Each month, Evan Caplan speaks with a chef of a Georgetown-area eatery. In July, he
chatted with Jeff Gaetjen, fishmonger and chef at BlackSalt Fish Market & Restaurant
on MacArthur Boulevard. Jeff Gaetjen started his career as a dishwasher at a steakhouse in Fairfax, Virginia. After graduating from the Culinary Institute of America, he took some time to play rugby in France while honing his culinary skills. Returning to D.C., Gaetjen became executive chef of Kinkead’s in 1995, channeled his sports chops as the “Taste of the NFL” chef for a decade, then landed at Black Salt in 2015. He was recently named a James Beard Rising Star.
Tell us a bit about yourself.
Jeff Gaetjen: I worked as a dishwasher when I was 15. I cut my teeth working in
restaurant and catering kitchens. The very first week on the job, we did a party for Prince
Charles and Lady Diana. I still remember — we served them venison with a red wine
sauce. I went to the Culinary Institute of America in Hyde Park, New York, graduating
in 1988. I bounced around, working in New York and then France for a small hotel.
When I came back to D.C., I worked for Bob Kinkead for 20 years, opening Kinkead’s and
Colvin Run Tavern in Tysons Corner.
Dig deeper into that background. What’s influenced you from your youth?
JG: I believe a lot of what we love when it comes to food is from how we grew up —
your grandmother’s cooking or, in my case, my father’s cooking. I was a teen living in
Alexandria, Virginia, in the early ’80s, and we often went to Maine Avenue for crabs.
Back then, they were only $25 per bushel for no. 1 male hard-shell crabs. Now it’s close to
$200! I have always loved the native blue crab of our mid-Atlantic region, and produce like
Silver Queen corn, Eastern Shore melons and strawberries.
What’s the best part of your job?
JG: My current role as fishmonger has given me the access to seafood from all over the world. It is a dream job. I learn more and more about seafood every day — sustainability, market trends, seasonal availability, pricing and costing.
What’s your favorite dish?

_DATASET EXCERPT_
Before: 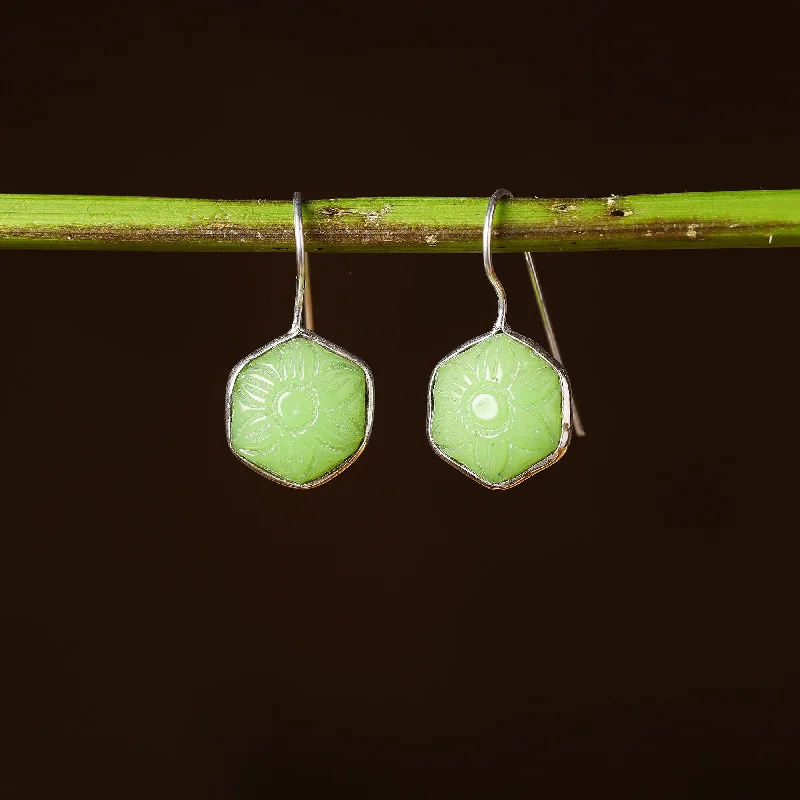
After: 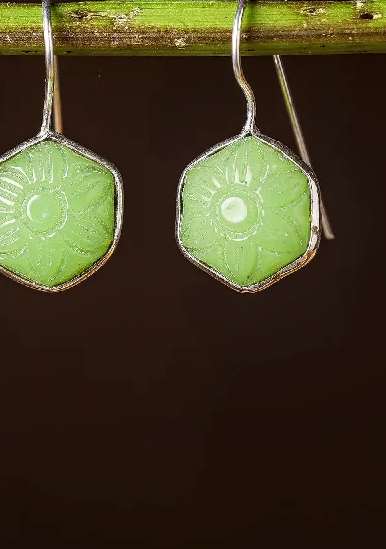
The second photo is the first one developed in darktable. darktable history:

_PROBLEM SET_
1. In the Jeff Gaetjen interview, what did a bushel of no. 1 male hard-shell crabs cost on Maine Avenue in the early '80s?
2. Continue the Jeff Gaetjen interview from the point where it stops.

_ANSWERS BELOW_
1. $25 per bushel.

2.
JG: My favorite dish to cook is roast duck, either Peking style or French style, in which
you confit the leg and sear the breast. I like to use the liver to make a sauce. I also have the freedom to bake breads. It’s a passion of mine. I enjoy making French country sourdough, pumpernickel, croissants and Danish.
What’s your most interesting experience at a restaurant?
JG: About 20 years ago, I was working a brunch service alone, cooking and expediting.
Both sous chefs were no-shows and I had to butcher all the fish and meat for the whole
day.
What does it mean to you to cook in the Georgetown area?
JS: Georgetown is steeped in history that is centuries old. Some of the best chefs have
cooked in this part of the city, so it’s an honor to be a part of that legacy. Georgetown is
great because you might be cooking for a student or a congressman — you never know!
What should people try at your restaurant? What makes it unique?
JS: Our fish market makes us unique. We source the best fish from all over the world
with a focus on sustainability. With our resources, we acquire the most sought-after
products. Our menu changes almost weekly, but we always have the best oysters, ranging
in size and salinity, and also fine caviar.
What’s the most interesting dish you’ve served?
JS: Lionfish. It is an invasive species, so serving it is actually also doing a service to
the environment. The flesh is white, sweet and delicious. Many customers are surprised
about how great it is.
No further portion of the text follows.